> Work request: Repeat the listing below exactly. Pictures do not belong in the copy.

> Raw data:
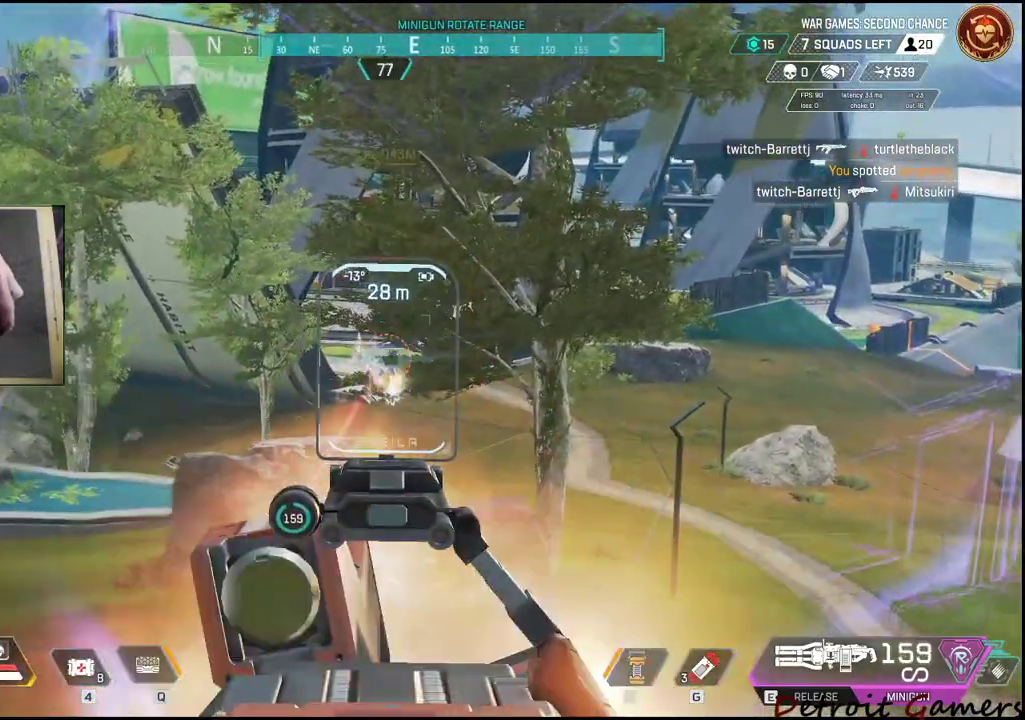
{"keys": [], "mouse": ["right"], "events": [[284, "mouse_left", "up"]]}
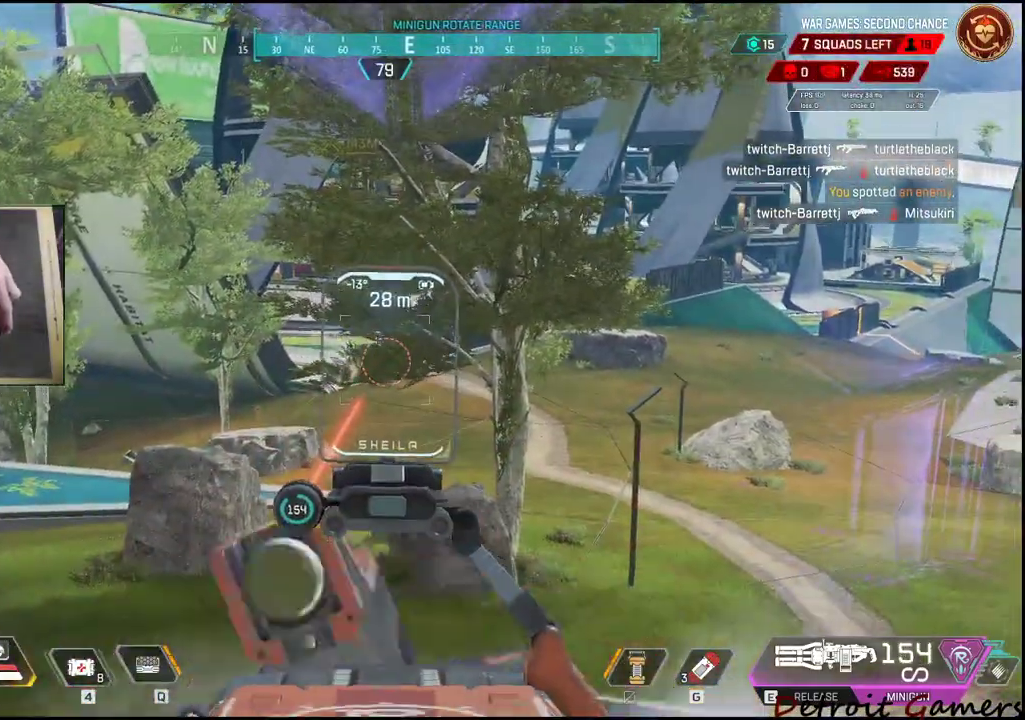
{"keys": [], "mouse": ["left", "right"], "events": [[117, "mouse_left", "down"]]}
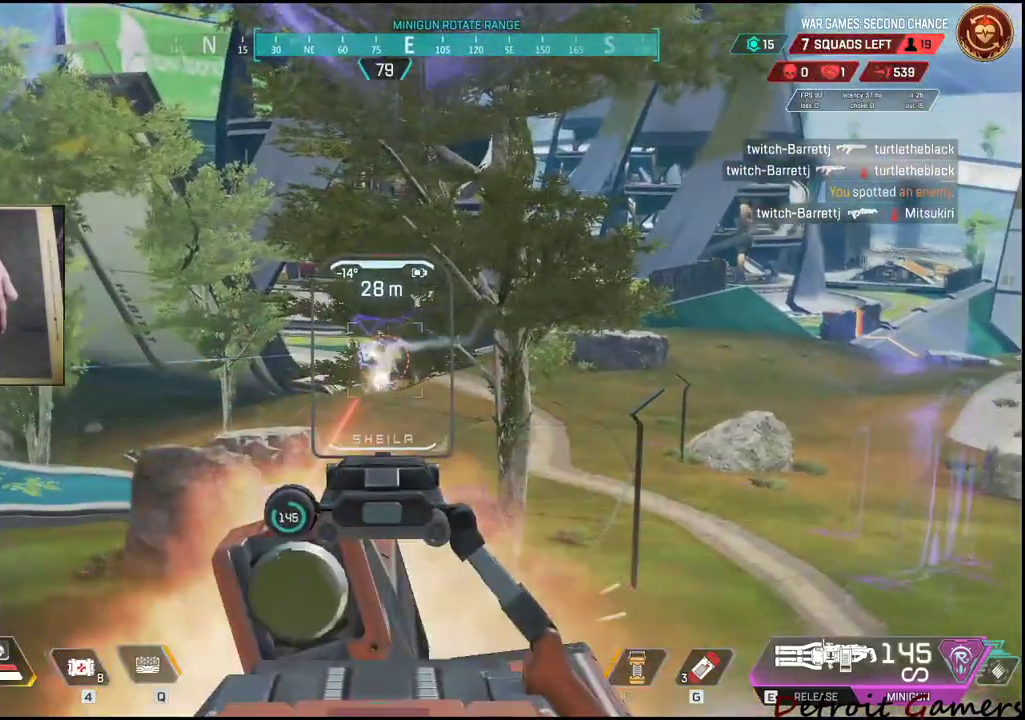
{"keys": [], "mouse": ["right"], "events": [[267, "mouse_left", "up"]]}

> Task answer:
{"keys": [], "mouse": ["right"], "events": [[284, "mouse_left", "up"]]}
{"keys": [], "mouse": ["left", "right"], "events": [[117, "mouse_left", "down"]]}
{"keys": [], "mouse": ["right"], "events": [[267, "mouse_left", "up"]]}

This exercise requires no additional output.